0

I am trying to find all occurrences (there could be zero or more) of anchor(<a>) HTML tags with specific attributes/text (to be captured as groups).

Regex: <a\s+.*attr1="myattr".*attr2="(.+)".*attr3="(.+)".*>(.+)</a>

Input String:

First <a attr1="myattr" attr2="value12" attr3="value13">text1</a> Second <a attr1="myattr" attr2="value12" attr3="value13">text1</
a> Third <a attr1="myattr" attr2="value12" attr3="value13">text1</a>

Outcome: It says only one occurrence found. It is returning the first occurrence of "<a" as starting index (of match) which is correct, but it says the last occurrence of "</a>" as the end index. Expected outcome: 3 matches and in each match 3 groups (specified by parentheses in the regex).

Pshemo
  • 122,468
  • 25
  • 185
  • 269
  • Are there any special reasons why you want to use regex instead of proper HTML parser like jsoup? – Pshemo Mar 28 '15 at 11:04

3 Answers3

3

Regex is by default greedy, so .* will match as many characters as possible. You should instead use .*? for non-greedy mode.

user4098326
  • 1,712
  • 4
  • 16
  • 20
2

As stated by user4098326 the problem is the greedyness. Since you used plenty of .+ groups, they will eat up as much characters as possible until the end of the string.

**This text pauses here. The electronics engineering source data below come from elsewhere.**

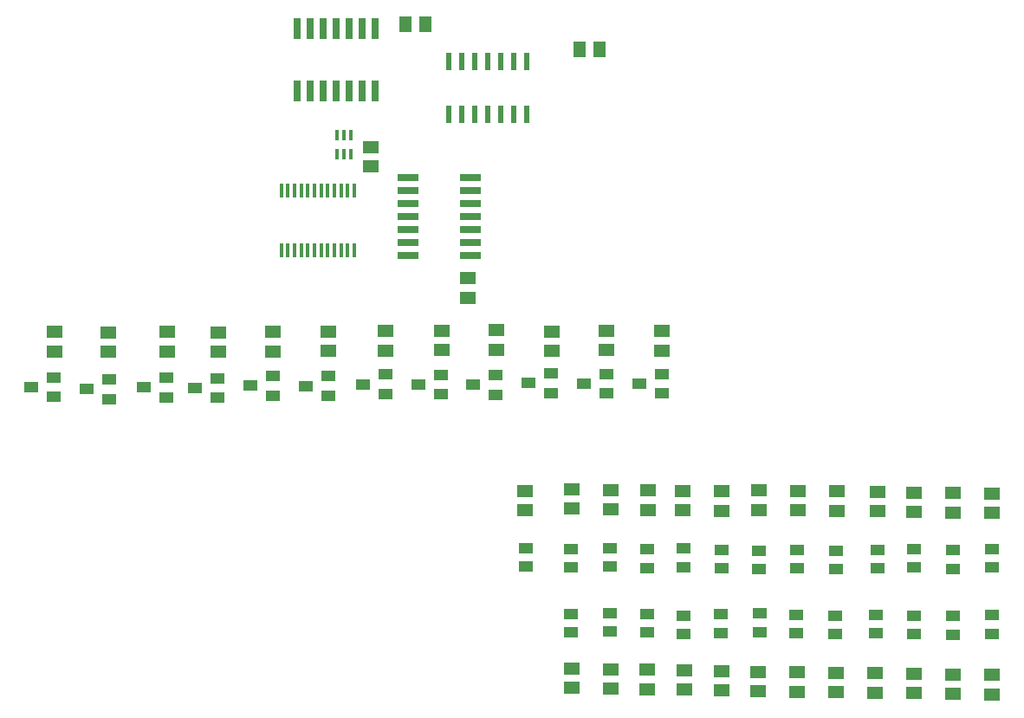
<source format=gbr>
G04 EAGLE Gerber RS-274X export*
G75*
%MOMM*%
%FSLAX34Y34*%
%LPD*%
%INSolderpaste Bottom*%
%IPPOS*%
%AMOC8*
5,1,8,0,0,1.08239X$1,22.5*%
G01*
%ADD10R,1.300000X1.500000*%
%ADD11R,1.500000X1.300000*%
%ADD12R,1.450000X1.100000*%
%ADD13R,0.450000X1.475000*%
%ADD14R,0.660400X2.032000*%
%ADD15R,2.032000X0.660400*%
%ADD16R,1.400000X1.000000*%
%ADD17R,0.355600X1.117600*%
%ADD18R,0.533400X1.701800*%


D10*
X567300Y832400D03*
X586300Y832400D03*
X397100Y856800D03*
X416100Y856800D03*
D11*
X363300Y717800D03*
X363300Y736800D03*
X457700Y608700D03*
X457700Y589700D03*
D12*
X558800Y280500D03*
X558800Y262500D03*
X894000Y279000D03*
X894000Y261000D03*
X932000Y278400D03*
X932000Y260400D03*
X970000Y279300D03*
X970000Y261300D03*
X970000Y325800D03*
X970000Y343800D03*
X932000Y324900D03*
X932000Y342900D03*
X894000Y326000D03*
X894000Y344000D03*
X858000Y325100D03*
X858000Y343100D03*
X818000Y324200D03*
X818000Y342200D03*
X780000Y325300D03*
X780000Y343300D03*
X742000Y324400D03*
X742000Y342400D03*
X596800Y281400D03*
X596800Y263400D03*
X706000Y325500D03*
X706000Y343500D03*
X668800Y326500D03*
X668800Y344500D03*
X632800Y325600D03*
X632800Y343600D03*
X596800Y326700D03*
X596800Y344700D03*
X558800Y325800D03*
X558800Y343800D03*
X514800Y326900D03*
X514800Y344900D03*
X632800Y280300D03*
X632800Y262300D03*
X668800Y279200D03*
X668800Y261200D03*
X704800Y280100D03*
X704800Y262100D03*
X742800Y281000D03*
X742800Y263000D03*
X778800Y279900D03*
X778800Y261900D03*
X816800Y278800D03*
X816800Y260800D03*
X856800Y279700D03*
X856800Y261700D03*
D13*
X346950Y636020D03*
X340450Y636020D03*
X333950Y636020D03*
X327450Y636020D03*
X320950Y636020D03*
X314450Y636020D03*
X307950Y636020D03*
X301450Y636020D03*
X294950Y636020D03*
X288450Y636020D03*
X281950Y636020D03*
X275450Y636020D03*
X275450Y694780D03*
X281950Y694780D03*
X288450Y694780D03*
X294950Y694780D03*
X301450Y694780D03*
X307950Y694780D03*
X314450Y694780D03*
X320950Y694780D03*
X327450Y694780D03*
X333950Y694780D03*
X340450Y694780D03*
X346950Y694780D03*
D14*
X367300Y791666D03*
X367300Y853134D03*
X354600Y791666D03*
X341900Y791666D03*
X354600Y853134D03*
X341900Y853134D03*
X329200Y791666D03*
X329200Y853134D03*
X316500Y791666D03*
X303800Y791666D03*
X316500Y853134D03*
X303800Y853134D03*
X291100Y791666D03*
X291100Y853134D03*
D15*
X399066Y631400D03*
X460534Y631400D03*
X399066Y644100D03*
X399066Y656800D03*
X460534Y644100D03*
X460534Y656800D03*
X399066Y669500D03*
X460534Y669500D03*
X399066Y682200D03*
X399066Y694900D03*
X460534Y682200D03*
X460534Y694900D03*
X399066Y707600D03*
X460534Y707600D03*
D16*
X647300Y515100D03*
X647300Y496100D03*
X625300Y505600D03*
X593300Y515400D03*
X593300Y496400D03*
X571300Y505900D03*
X539300Y515700D03*
X539300Y496700D03*
X517300Y506200D03*
X485300Y514000D03*
X485300Y495000D03*
X463300Y504500D03*
X431300Y514300D03*
X431300Y495300D03*
X409300Y504800D03*
X377300Y514600D03*
X377300Y495600D03*
X355300Y505100D03*
X321300Y512900D03*
X321300Y493900D03*
X299300Y503400D03*
X267300Y513200D03*
X267300Y494200D03*
X245300Y503700D03*
X213500Y511100D03*
X213500Y492100D03*
X191500Y501600D03*
X163500Y511400D03*
X163500Y492400D03*
X141500Y501900D03*
X107500Y509700D03*
X107500Y490700D03*
X85500Y500200D03*
X53500Y512000D03*
X53500Y493000D03*
X31500Y502500D03*
D11*
X647200Y557100D03*
X647200Y538100D03*
X593200Y557600D03*
X593200Y538600D03*
X539700Y556600D03*
X539700Y537600D03*
X485700Y558100D03*
X485700Y539100D03*
X432300Y557400D03*
X432300Y538400D03*
X377700Y557100D03*
X377700Y538100D03*
X321700Y556600D03*
X321700Y537600D03*
X267700Y556100D03*
X267700Y537100D03*
X213700Y555600D03*
X213700Y536600D03*
X163700Y556100D03*
X163700Y537100D03*
X106700Y555600D03*
X106700Y536600D03*
X53700Y556100D03*
X53700Y537100D03*
X559300Y227100D03*
X559300Y208100D03*
X597300Y226600D03*
X597300Y207600D03*
X633300Y226100D03*
X633300Y207100D03*
X669300Y225600D03*
X669300Y206600D03*
X705800Y224600D03*
X705800Y205600D03*
X741800Y224100D03*
X741800Y205100D03*
X779800Y223600D03*
X779800Y204600D03*
X817800Y223100D03*
X817800Y204100D03*
X855800Y222600D03*
X855800Y203600D03*
X893800Y222100D03*
X893800Y203100D03*
X931800Y221600D03*
X931800Y202600D03*
X969800Y221100D03*
X969800Y202100D03*
X970200Y379400D03*
X970200Y398400D03*
X932200Y379900D03*
X932200Y398900D03*
X894200Y380400D03*
X894200Y399400D03*
X858200Y380900D03*
X858200Y399900D03*
X818200Y381400D03*
X818200Y400400D03*
X780200Y381900D03*
X780200Y400900D03*
X742200Y382400D03*
X742200Y401400D03*
X705700Y381400D03*
X705700Y400400D03*
X667700Y381900D03*
X667700Y400900D03*
X633700Y382400D03*
X633700Y401400D03*
X597700Y382900D03*
X597700Y401900D03*
X559700Y383400D03*
X559700Y402400D03*
X513700Y381900D03*
X513700Y400900D03*
D17*
X343504Y729748D03*
X336900Y729748D03*
X330296Y729748D03*
X330296Y749052D03*
X336900Y749052D03*
X343504Y749052D03*
D18*
X515200Y768792D03*
X502500Y768792D03*
X489800Y768792D03*
X477100Y768792D03*
X464400Y768792D03*
X451700Y768792D03*
X439000Y768792D03*
X439000Y820608D03*
X451700Y820608D03*
X464400Y820608D03*
X477100Y820608D03*
X489800Y820608D03*
X502500Y820608D03*
X515200Y820608D03*
M02*

</source>
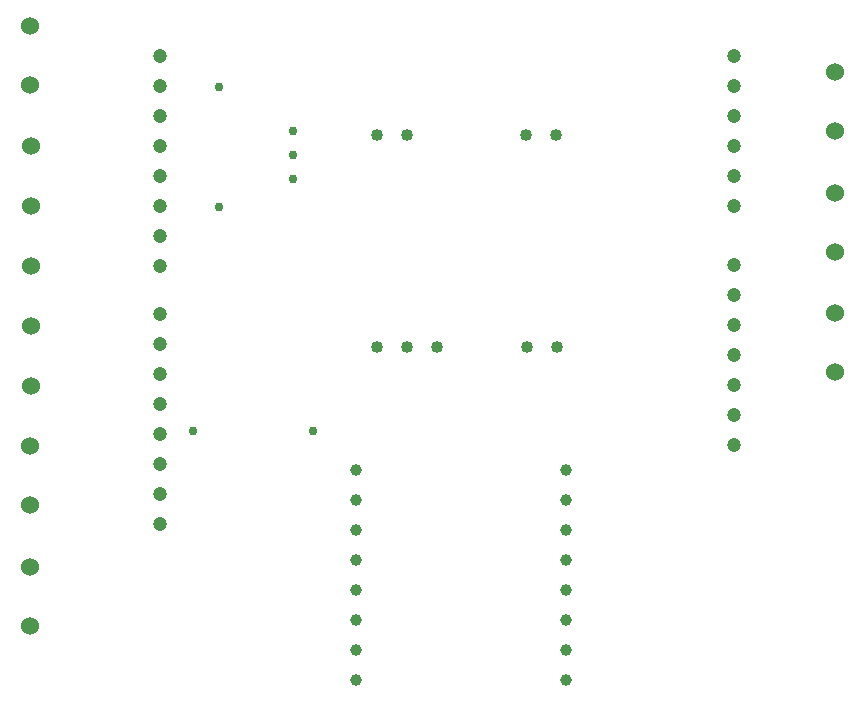
<source format=gbr>
G04 PROTEUS GERBER X2 FILE*
%TF.GenerationSoftware,Labcenter,Proteus,8.11-SP0-Build30052*%
%TF.CreationDate,2022-05-16T20:50:57+00:00*%
%TF.FileFunction,Plated,1,2,PTH*%
%TF.FilePolarity,Positive*%
%TF.Part,Single*%
%TF.SameCoordinates,{860b8ca4-a46b-4a59-b09f-cc4400e6bc87}*%
%FSLAX45Y45*%
%MOMM*%
G01*
%TA.AperFunction,ComponentDrill*%
%ADD38C,1.000000*%
%TA.AperFunction,ComponentDrill*%
%ADD39C,1.200000*%
%TA.AperFunction,ComponentDrill*%
%ADD40C,1.524000*%
%TA.AperFunction,ComponentDrill*%
%ADD41C,0.762000*%
%TA.AperFunction,ComponentDrill*%
%ADD42C,1.016000*%
%TD.AperFunction*%
D38*
X-1950000Y+4544000D03*
X-1950000Y+4290000D03*
X-1950000Y+4036000D03*
X-1950000Y+3782000D03*
X-1950000Y+3528000D03*
X-1950000Y+3274000D03*
X-1950000Y+3020000D03*
X-1950000Y+2766000D03*
X-166000Y+4538000D03*
X-166000Y+4284000D03*
X-166000Y+4030000D03*
X-166000Y+3776000D03*
X-166000Y+3522000D03*
X-166000Y+3268000D03*
X-166000Y+3014000D03*
X-166000Y+2760000D03*
D39*
X+1250000Y+4750000D03*
X+1250000Y+5004000D03*
X+1250000Y+5258000D03*
X+1250000Y+5512000D03*
X+1250000Y+5766000D03*
X+1250000Y+6020000D03*
X+1250000Y+6274000D03*
X+1250000Y+6774000D03*
X+1250000Y+7028000D03*
X+1250000Y+7282000D03*
X+1250000Y+7536000D03*
X+1250000Y+7790000D03*
X+1250000Y+8044000D03*
X-3610000Y+8044000D03*
X-3610000Y+7790000D03*
X-3610000Y+7536000D03*
X-3610000Y+7282000D03*
X-3610000Y+7028000D03*
X-3610000Y+6774000D03*
X-3610000Y+6520000D03*
X-3610000Y+6266000D03*
X-3610000Y+5866000D03*
X-3610000Y+5612000D03*
X-3610000Y+5358000D03*
X-3610000Y+5104000D03*
X-3610000Y+4850000D03*
X-3610000Y+4596000D03*
X-3610000Y+4342000D03*
X-3610000Y+4088000D03*
D40*
X-4700000Y+5256000D03*
X-4700000Y+5764000D03*
X-4700000Y+6272000D03*
X-4700000Y+6780000D03*
X-4700000Y+7288000D03*
X-4710000Y+4744000D03*
X-4710000Y+4243620D03*
X-4710000Y+7800000D03*
X-4710000Y+8300380D03*
X-4710000Y+3220000D03*
X-4710000Y+3720380D03*
D41*
X-3326000Y+4870000D03*
X-2310000Y+4870000D03*
D42*
X-1770000Y+5580000D03*
X-1516000Y+5580000D03*
X-1262000Y+5580000D03*
X-500000Y+5580000D03*
X-246000Y+5580000D03*
X-510000Y+7380000D03*
X-256000Y+7380000D03*
X-1770000Y+7380000D03*
X-1516000Y+7380000D03*
D40*
X+2110000Y+7410000D03*
X+2110000Y+7910380D03*
X+2110000Y+6389620D03*
X+2110000Y+6890000D03*
D41*
X-3110000Y+6770000D03*
X-3110000Y+7786000D03*
X-2480000Y+7006800D03*
X-2480000Y+7210000D03*
X-2480000Y+7413200D03*
D40*
X+2110000Y+5370000D03*
X+2110000Y+5870380D03*
M02*

</source>
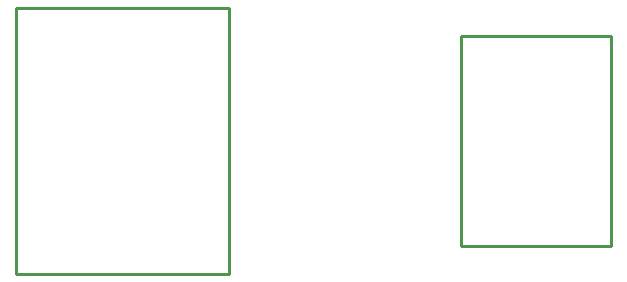
<source format=gm1>
G04*
G04 #@! TF.GenerationSoftware,Altium Limited,Altium Designer,22.0.2 (36)*
G04*
G04 Layer_Color=16711935*
%FSLAX25Y25*%
%MOIN*%
G70*
G04*
G04 #@! TF.SameCoordinates,56459691-F754-409E-A27A-4289B83DE6E3*
G04*
G04*
G04 #@! TF.FilePolarity,Positive*
G04*
G01*
G75*
%ADD10C,0.01000*%
D10*
X112795Y-35000D02*
Y35000D01*
X162795Y-35000D02*
Y35000D01*
X112795Y-35000D02*
X162795D01*
X112795Y35000D02*
X162795D01*
X-35433Y44331D02*
X35433D01*
X-35433Y-44331D02*
Y44331D01*
Y-44331D02*
X35433D01*
Y44331D01*
M02*

</source>
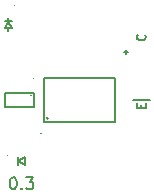
<source format=gto>
%TF.GenerationSoftware,KiCad,Pcbnew,9.0.0*%
%TF.CreationDate,2025-04-22T14:07:13+01:00*%
%TF.ProjectId,vm_light_sensor_0.3,766d5f6c-6967-4687-945f-73656e736f72,v0.3*%
%TF.SameCoordinates,PX510ff40PY47868c0*%
%TF.FileFunction,Legend,Top*%
%TF.FilePolarity,Positive*%
%FSLAX45Y45*%
G04 Gerber Fmt 4.5, Leading zero omitted, Abs format (unit mm)*
G04 Created by KiCad (PCBNEW 9.0.0) date 2025-04-22 14:07:13*
%MOMM*%
%LPD*%
G01*
G04 APERTURE LIST*
%ADD10C,0.200000*%
%ADD11C,0.150000*%
%ADD12C,0.075000*%
G04 APERTURE END LIST*
D10*
X-563985Y-656722D02*
X-554461Y-656722D01*
X-554461Y-656722D02*
X-544938Y-661484D01*
X-544938Y-661484D02*
X-540176Y-666246D01*
X-540176Y-666246D02*
X-535414Y-675770D01*
X-535414Y-675770D02*
X-530652Y-694817D01*
X-530652Y-694817D02*
X-530652Y-718627D01*
X-530652Y-718627D02*
X-535414Y-737674D01*
X-535414Y-737674D02*
X-540176Y-747198D01*
X-540176Y-747198D02*
X-544938Y-751960D01*
X-544938Y-751960D02*
X-554461Y-756722D01*
X-554461Y-756722D02*
X-563985Y-756722D01*
X-563985Y-756722D02*
X-573509Y-751960D01*
X-573509Y-751960D02*
X-578271Y-747198D01*
X-578271Y-747198D02*
X-583033Y-737674D01*
X-583033Y-737674D02*
X-587795Y-718627D01*
X-587795Y-718627D02*
X-587795Y-694817D01*
X-587795Y-694817D02*
X-583033Y-675770D01*
X-583033Y-675770D02*
X-578271Y-666246D01*
X-578271Y-666246D02*
X-573509Y-661484D01*
X-573509Y-661484D02*
X-563985Y-656722D01*
X-487795Y-747198D02*
X-483033Y-751960D01*
X-483033Y-751960D02*
X-487795Y-756722D01*
X-487795Y-756722D02*
X-492556Y-751960D01*
X-492556Y-751960D02*
X-487795Y-747198D01*
X-487795Y-747198D02*
X-487795Y-756722D01*
X-449699Y-656722D02*
X-387795Y-656722D01*
X-387795Y-656722D02*
X-421128Y-694817D01*
X-421128Y-694817D02*
X-406842Y-694817D01*
X-406842Y-694817D02*
X-397318Y-699579D01*
X-397318Y-699579D02*
X-392557Y-704341D01*
X-392557Y-704341D02*
X-387795Y-713865D01*
X-387795Y-713865D02*
X-387795Y-737674D01*
X-387795Y-737674D02*
X-392557Y-747198D01*
X-392557Y-747198D02*
X-397318Y-751960D01*
X-397318Y-751960D02*
X-406842Y-756722D01*
X-406842Y-756722D02*
X-435414Y-756722D01*
X-435414Y-756722D02*
X-444937Y-751960D01*
X-444937Y-751960D02*
X-449699Y-747198D01*
D11*
X554774Y549846D02*
X558345Y546275D01*
X558345Y546275D02*
X561916Y535560D01*
X561916Y535560D02*
X561916Y528417D01*
X561916Y528417D02*
X558345Y517703D01*
X558345Y517703D02*
X551202Y510560D01*
X551202Y510560D02*
X544059Y506989D01*
X544059Y506989D02*
X529774Y503417D01*
X529774Y503417D02*
X519059Y503417D01*
X519059Y503417D02*
X504773Y506989D01*
X504773Y506989D02*
X497631Y510560D01*
X497631Y510560D02*
X490488Y517703D01*
X490488Y517703D02*
X486916Y528417D01*
X486916Y528417D02*
X486916Y535560D01*
X486916Y535560D02*
X490488Y546275D01*
X490488Y546275D02*
X494059Y549846D01*
X522631Y-65868D02*
X522631Y-40868D01*
X561916Y-30154D02*
X561916Y-65868D01*
X561916Y-65868D02*
X486916Y-65868D01*
X486916Y-65868D02*
X486916Y-30154D01*
%TO.C,U2*%
X-387500Y-57500D02*
X-632500Y-57500D01*
X-632500Y57500D01*
X-387500Y57500D01*
X-387500Y-57500D01*
D12*
X-403750Y37500D02*
G75*
G02*
X-411250Y37500I-3750J0D01*
G01*
X-411250Y37500D02*
G75*
G02*
X-403750Y37500I3750J0D01*
G01*
X-383750Y182500D02*
G75*
G02*
X-391250Y182500I-3750J0D01*
G01*
X-391250Y182500D02*
G75*
G02*
X-383750Y182500I3750J0D01*
G01*
D11*
%TO.C,D1*%
X-520000Y-552500D02*
X-520000Y-487500D01*
X-515000Y-520000D02*
X-460000Y-487500D01*
X-515000Y-520000D02*
X-460000Y-552500D01*
X-460000Y-552500D02*
X-460000Y-487500D01*
D12*
X-603750Y-467500D02*
G75*
G02*
X-611250Y-467500I-3750J0D01*
G01*
X-611250Y-467500D02*
G75*
G02*
X-603750Y-467500I3750J0D01*
G01*
%TO.C,U1*%
D11*
X-300500Y187500D02*
X304500Y187500D01*
X304500Y-187500D01*
X-300500Y-187500D01*
X-300500Y187500D01*
D12*
X-319250Y-287500D02*
G75*
G02*
X-326750Y-287500I-3750J0D01*
G01*
X-326750Y-287500D02*
G75*
G02*
X-319250Y-287500I3750J0D01*
G01*
D11*
X-263000Y-157500D02*
G75*
G02*
X-278000Y-157500I-7500J0D01*
G01*
X-278000Y-157500D02*
G75*
G02*
X-263000Y-157500I7500J0D01*
G01*
%TO.C,Q1*%
X396750Y422750D02*
X396750Y385250D01*
X415500Y404000D02*
X378000Y404000D01*
X598000Y-1000D02*
X458000Y-1000D01*
%TO.C,D2*%
X-632500Y667500D02*
X-567500Y667500D01*
X-632500Y607500D02*
X-567500Y607500D01*
X-600000Y695000D02*
X-600000Y665000D01*
X-600000Y662500D02*
X-632500Y607500D01*
X-600000Y662500D02*
X-567500Y607500D01*
X-600000Y607500D02*
X-600000Y585000D01*
D12*
X-546250Y800000D02*
G75*
G02*
X-553750Y800000I-3750J0D01*
G01*
X-553750Y800000D02*
G75*
G02*
X-546250Y800000I3750J0D01*
G01*
%TD*%
M02*

</source>
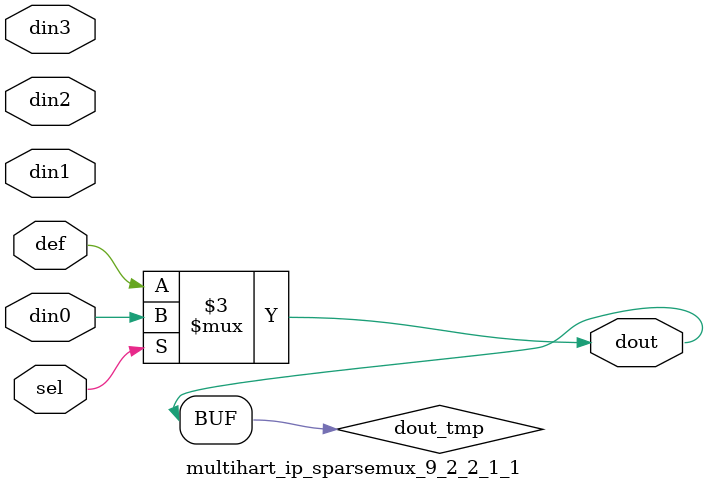
<source format=v>
`timescale 1ns / 1ps

module multihart_ip_sparsemux_9_2_2_1_1 (din0,din1,din2,din3,def,sel,dout);

parameter din0_WIDTH = 1;

parameter din1_WIDTH = 1;

parameter din2_WIDTH = 1;

parameter din3_WIDTH = 1;

parameter def_WIDTH = 1;
parameter sel_WIDTH = 1;
parameter dout_WIDTH = 1;

parameter [sel_WIDTH-1:0] CASE0 = 1;

parameter [sel_WIDTH-1:0] CASE1 = 1;

parameter [sel_WIDTH-1:0] CASE2 = 1;

parameter [sel_WIDTH-1:0] CASE3 = 1;

parameter ID = 1;
parameter NUM_STAGE = 1;



input [din0_WIDTH-1:0] din0;

input [din1_WIDTH-1:0] din1;

input [din2_WIDTH-1:0] din2;

input [din3_WIDTH-1:0] din3;

input [def_WIDTH-1:0] def;
input [sel_WIDTH-1:0] sel;

output [dout_WIDTH-1:0] dout;



reg [dout_WIDTH-1:0] dout_tmp;


always @ (*) begin
(* parallel_case *) case (sel)
    
    CASE0 : dout_tmp = din0;
    
    CASE1 : dout_tmp = din1;
    
    CASE2 : dout_tmp = din2;
    
    CASE3 : dout_tmp = din3;
    
    default : dout_tmp = def;
endcase
end


assign dout = dout_tmp;



endmodule

</source>
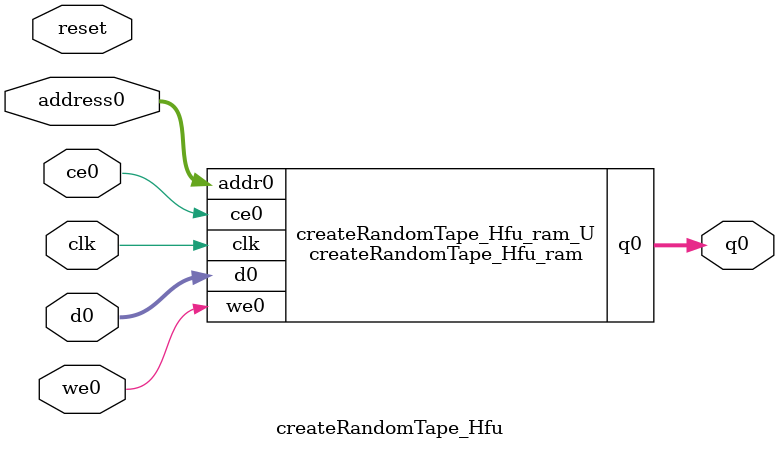
<source format=v>
`timescale 1 ns / 1 ps
module createRandomTape_Hfu_ram (addr0, ce0, d0, we0, q0,  clk);

parameter DWIDTH = 8;
parameter AWIDTH = 8;
parameter MEM_SIZE = 200;

input[AWIDTH-1:0] addr0;
input ce0;
input[DWIDTH-1:0] d0;
input we0;
output reg[DWIDTH-1:0] q0;
input clk;

(* ram_style = "block" *)reg [DWIDTH-1:0] ram[0:MEM_SIZE-1];




always @(posedge clk)  
begin 
    if (ce0) begin
        if (we0) 
            ram[addr0] <= d0; 
        q0 <= ram[addr0];
    end
end


endmodule

`timescale 1 ns / 1 ps
module createRandomTape_Hfu(
    reset,
    clk,
    address0,
    ce0,
    we0,
    d0,
    q0);

parameter DataWidth = 32'd8;
parameter AddressRange = 32'd200;
parameter AddressWidth = 32'd8;
input reset;
input clk;
input[AddressWidth - 1:0] address0;
input ce0;
input we0;
input[DataWidth - 1:0] d0;
output[DataWidth - 1:0] q0;



createRandomTape_Hfu_ram createRandomTape_Hfu_ram_U(
    .clk( clk ),
    .addr0( address0 ),
    .ce0( ce0 ),
    .we0( we0 ),
    .d0( d0 ),
    .q0( q0 ));

endmodule


</source>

The <a\s+.* (more specific the .*) eats up all characters until the last appearance of attr1="myattr". The remainder of the string then fulfills the remainder of the expression.

thst
  • 4,592
  • 1
  • 26
  • 40
1

Regex is not best tool for parsing HTML. Things like easily made mistakes (like in case of using greedy .* instead of reluctant .*?) are only small part of reason why we should avoid mixing regex with XML/HTML.

  • what if attributes are surrounded with ' instead of "?
  • What if your HTML contains JavaScript code which has document.write("<a attr1='foo' attr2='bar'>text</a><br/>")
  • what if element is inside comment?

There are many more and better reasons to avoid regex and HTML. So instead of regex you should consider using proper parser like jsoup.

This way your code selecting all a tags with attributes attr1 attr2 attr3 can look like

Elements elements = doc.select("a[attr1][attr2][attr3]");

Demo:

String html = "First <a attr1=\"myattr\" attr2=\"value12\" attr3=\"value13\">text1</a>"
        + " Second <a attr1=\"myattr\" attr2=\"value12\" attr3=\"value13\">text1</a>"
        + " Third <a attr1=\"myattr\" attr2=\"value12\" attr3=\"value13\">text1</a>";

Document doc = Jsoup.parse(html);
Elements elements = doc.select("a[attr1][attr2][attr3]");

for (Element el: elements){
    System.out.println(el);
    System.out.println(el.attr("attr1"));
    System.out.println(el.attr("attr2"));
    System.out.println(el.attr("attr3"));
    System.out.println(el.text());
    System.out.println("--------------");
}

Output:

<a attr1="myattr" attr2="value12" attr3="value13">text1</a>
myattr
value12
value13
text1
--------------
<a attr1="myattr" attr2="value12" attr3="value13">text1</a>
myattr
value12
value13
text1
--------------
<a attr1="myattr" attr2="value12" attr3="value13">text1</a>
myattr
value12
value13
text1
--------------
Community
  • 1
  • 1
Pshemo
  • 122,468
  • 25
  • 185
  • 269